# Dead Crabs



## reel thang1 (May 3, 2010)

I read where one poster mentioned dead crabs in Navarre. Couldn't fish last week because of the slime so we went over to Alabama. Thousands of dead crabs from Johnson's beach to Ft. Morgan. A few dead hardheads mixed in and some sick catfish in the surf.


----------



## FLbeachbum (Jul 17, 2008)

Walked the shore around McRae late yesterday.
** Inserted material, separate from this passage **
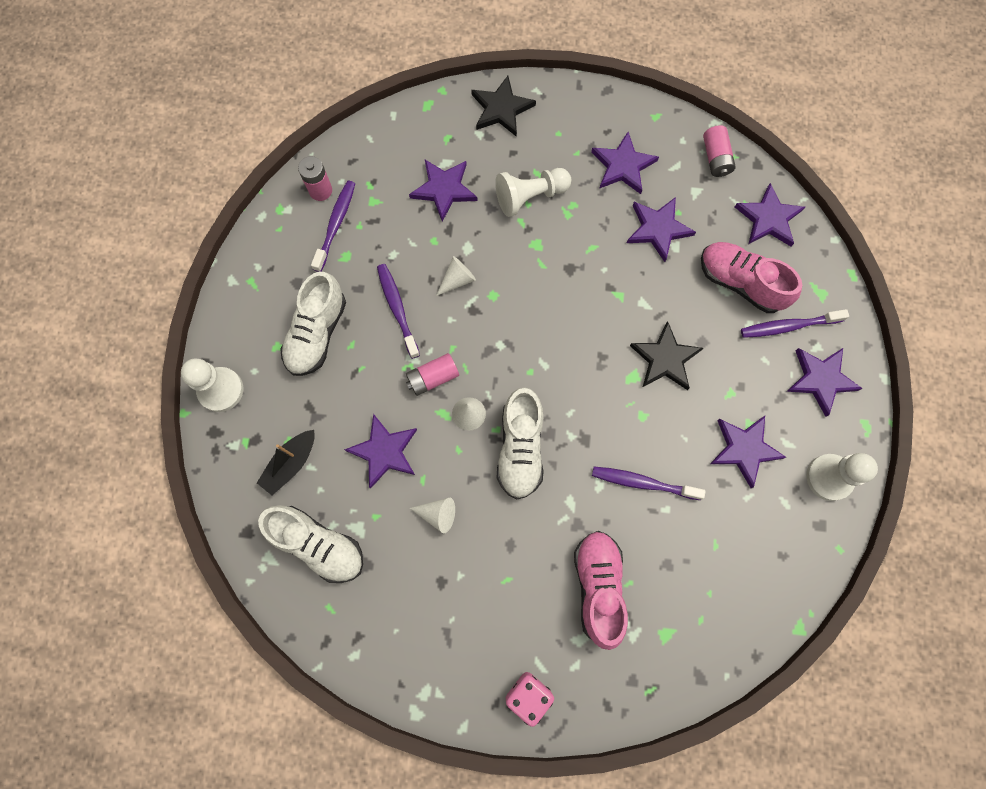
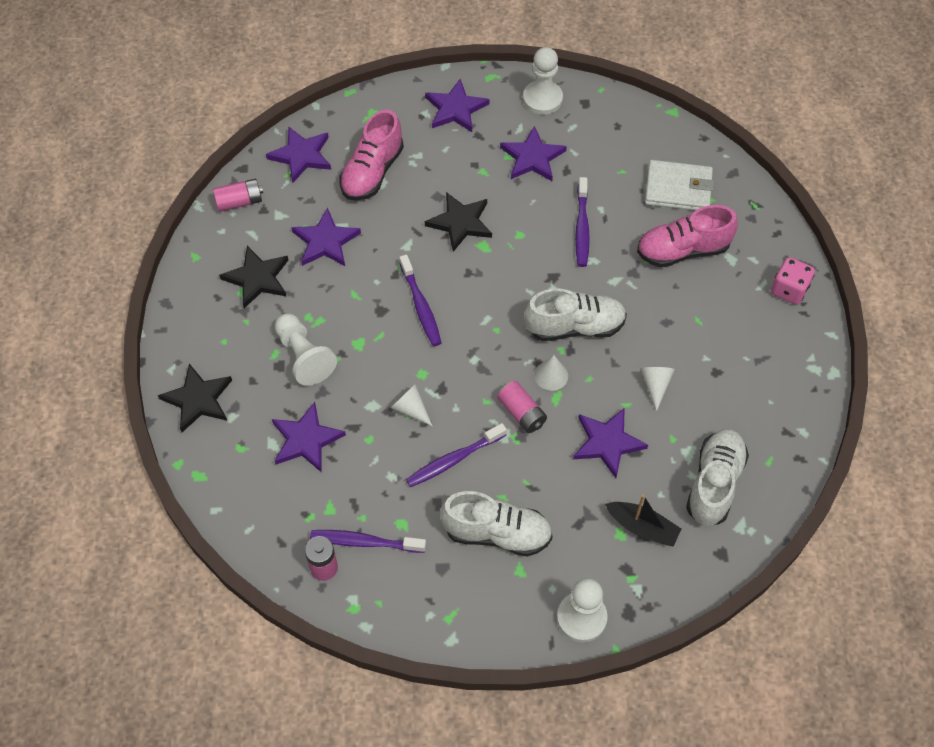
camera: 100 degrees left, 15 degrees down
purple star [591,132,659,194] -> black star [219,246,288,308]
purple toothbrush [741,309,849,338] -> purple toothbrush moved to [399,255,441,346]
none -> white wallet [645,160,714,211]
No signs of anything like that mentioned above.


----------



## Redalert08 (May 30, 2011)

Found a bunch if hardheads and remoras on the beach the other day at pickins they also looked sick!

Chase


----------



## bbarton13 (May 4, 2009)

most likely red tide


----------



## tljbabc (Oct 22, 2007)

*crabs dead*

found about 20 or so dead crabs at ft.pickens on tuesday no live ones anywhere


----------



## capt'n slim (Feb 8, 2008)

Redalert08 said:


> Found a bunch if hardheads and remoras on the beach the other day at pickins they also looked sick!
> 
> Chase


remoras huh? didnt think anything could kill those ba$tards. well if it kills off a bunch a remoras maybe its a good thing


----------



## chevelle427 (Feb 6, 2011)

we went to the beach about 10-15 days ago and i notice 3-4 dead washing around didn't think anything much about it. maybe something was starting then


----------



## Pier#r (Oct 2, 2007)

After the females come inshore to lay their eggs many die.
Especially the ones that have been 'stressed' by 90 degree water and repeated captures and abuse by beach goers.
just sayin...


----------